=== Excerpted text ===

The main synchronization function is called __syncthreads(). It acts as a barrier for the threads in a block; that is, no thread continues past the call until all threads have reached it. It can be used to prevent race conditions between threads in a block. A call to __syncthreads() can exist in conditionally executed code as long as all threads agree on the execution path. Behavior is undefined if some threads execute the call and some don't.

Three variations of __synthreads():

  • int __syncthreads_count(int predicate) - also returns the number of threads for which the predicate was non-zero
  • int __syncthreads_and(int predicate) - also returns non-zero iff predicate was non-zero for all threads
  • int __syncthreads_or(int predicate) - also returns non-zero iff predicate was non-zero for any thread

More information at http://docs.nvidia.com/cuda/cuda-c-programming-guide/index.html#synchronization-functions

Cuda Translation Rules

In progress...

===

[Exercise prompt] Decide whether each statement agrees with the synchronization excerpt, answering yes or no and quoting the words that decide it. (a) A call to __syncthreads() may appear in conditionally executed code if all threads take the same execution path. (b) __syncthreads_and returns non-zero if the predicate was non-zero for any thread. (c) __syncthreads() acts as a barrier for threads across all blocks. The lines that follow come from a separate source, not from the synchronization excerpt.

=== Entries supplied ===

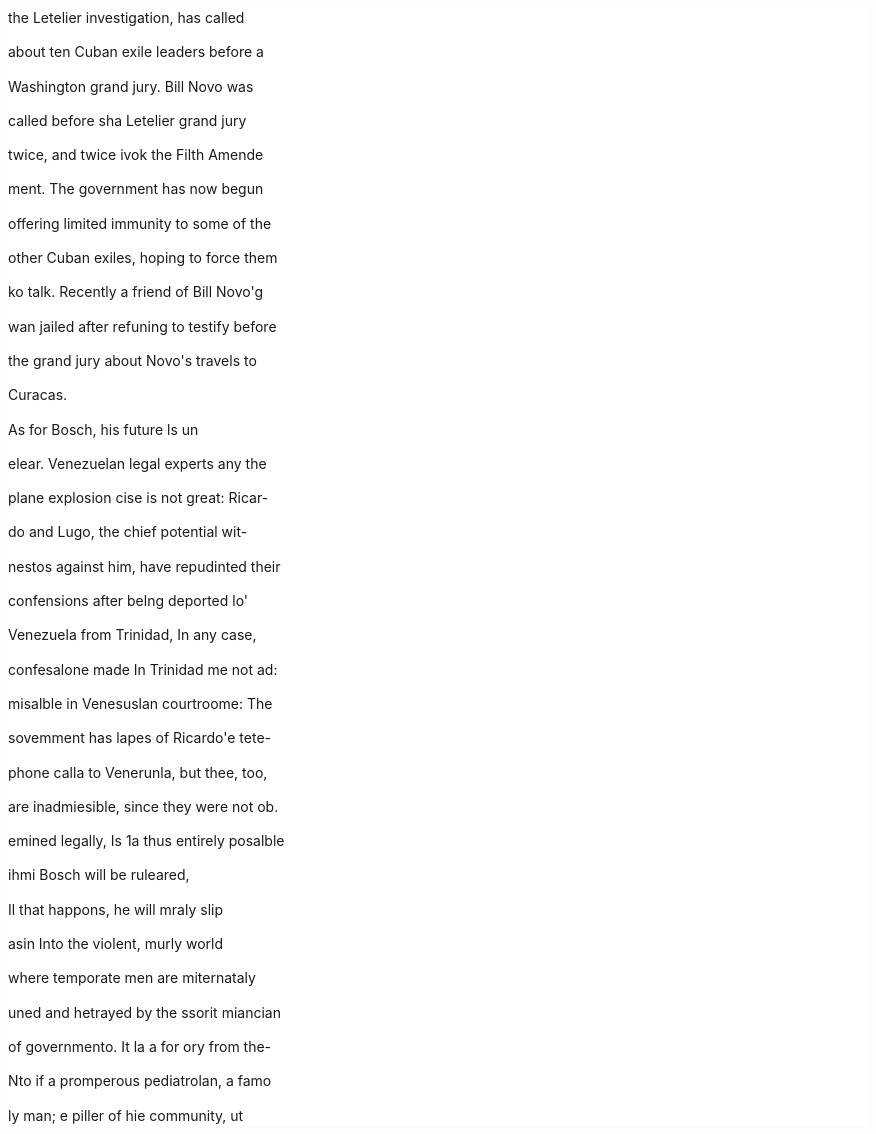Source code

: the Letelier investigation, has called

about ten Cuban exile leaders before a

Washington grand jury. Bill Novo was

called before sha Letelier grand jury

twice, and twice ivok the Filth Amende

ment. The government has now begun

offering limited immunity to some of the

other Cuban exiles, hoping to force them

ko talk. Recently a friend of Bill Novo'g

wan jailed after refuning to testify before

the grand jury about Novo's travels to

Curacas.

As for Bosch, his future ls un

elear. Venezuelan legal experts any the

plane explosion cise is not great: Ricar-

do and Lugo, the chief potential wit-

nestos against him, have repudinted their

confensions after belng deported lo'

Venezuela from Trinidad, In any case,

confesalone made In Trinidad me not ad:

misalble in Venesuslan courtroome: The

sovemment has lapes of Ricardo'e tete-

phone calla to Venerunla, but thee, too,

are inadmiesible, since they were not ob.

emined legally, Is 1a thus entirely posalble

ihmi Bosch will be ruleared,

Il that happons, he will mraly slip

asin Into the violent, murly world

where temporate men are miternataly

uned and hetrayed by the ssorit miancian

of governmento. It la a for ory from the-

Nto if a promperous pediatrolan, a famo

ly man; e piller of hie community, ut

===

[Your solution]
(a) Yes: "A call to __syncthreads() can exist in conditionally executed code as long as all threads agree on the execution path."
(b) No: "also returns non-zero iff predicate was non-zero for all threads"
(c) No: "It acts as a barrier for the threads in a block"